[Data for this task — start]

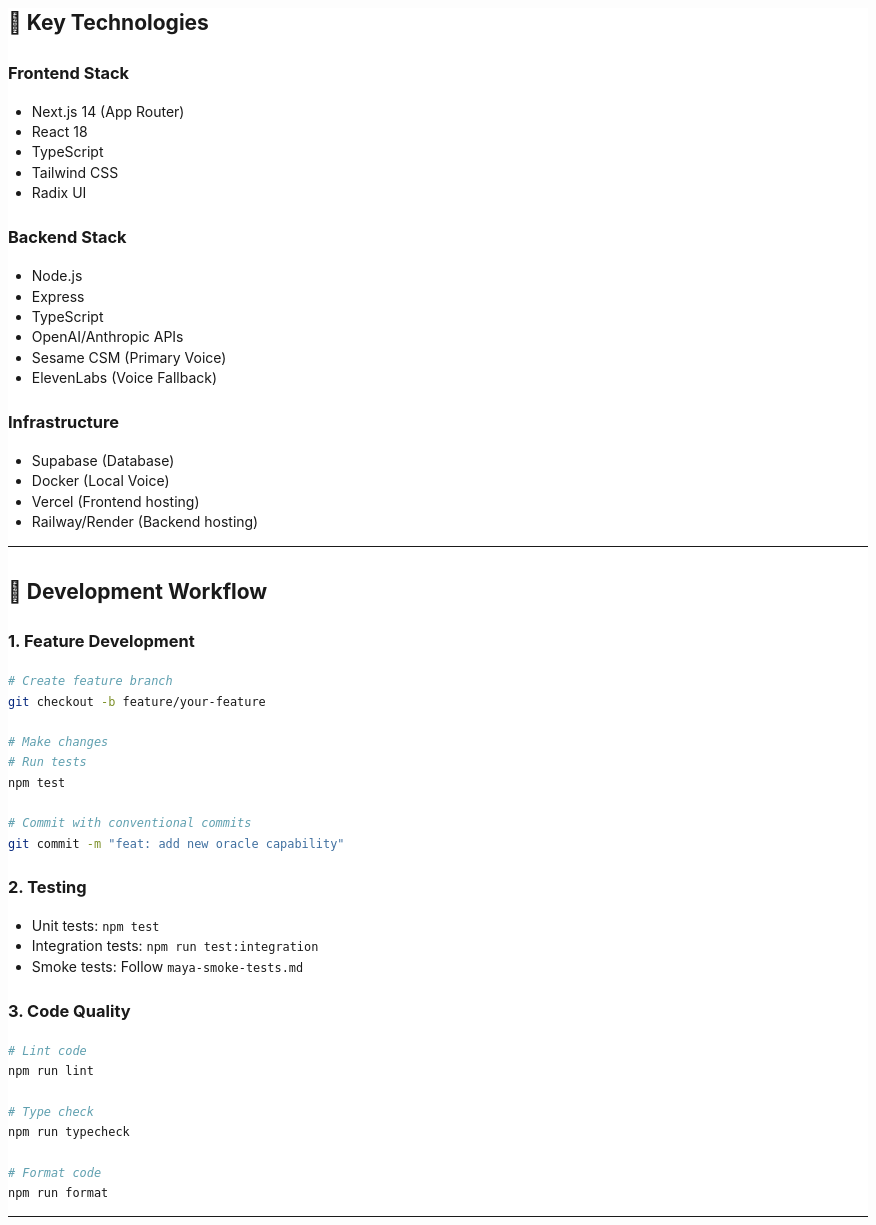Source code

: ## 🧩 Key Technologies

### **Frontend Stack**
- Next.js 14 (App Router)
- React 18
- TypeScript
- Tailwind CSS
- Radix UI

### **Backend Stack**
- Node.js
- Express
- TypeScript
- OpenAI/Anthropic APIs
- Sesame CSM (Primary Voice)
- ElevenLabs (Voice Fallback)

### **Infrastructure**
- Supabase (Database)
- Docker (Local Voice)
- Vercel (Frontend hosting)
- Railway/Render (Backend hosting)

---

## 🎯 Development Workflow

### **1. Feature Development**
```bash
# Create feature branch
git checkout -b feature/your-feature

# Make changes
# Run tests
npm test

# Commit with conventional commits
git commit -m "feat: add new oracle capability"
```

### **2. Testing**
- Unit tests: `npm test`
- Integration tests: `npm run test:integration`
- Smoke tests: Follow `maya-smoke-tests.md`

### **3. Code Quality**
```bash
# Lint code
npm run lint

# Type check
npm run typecheck

# Format code
npm run format
```

---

[Data for this task — finish]

● Problem details
Only the number is needed here: how many lines of the records contain "hosting"?

● Written reply
2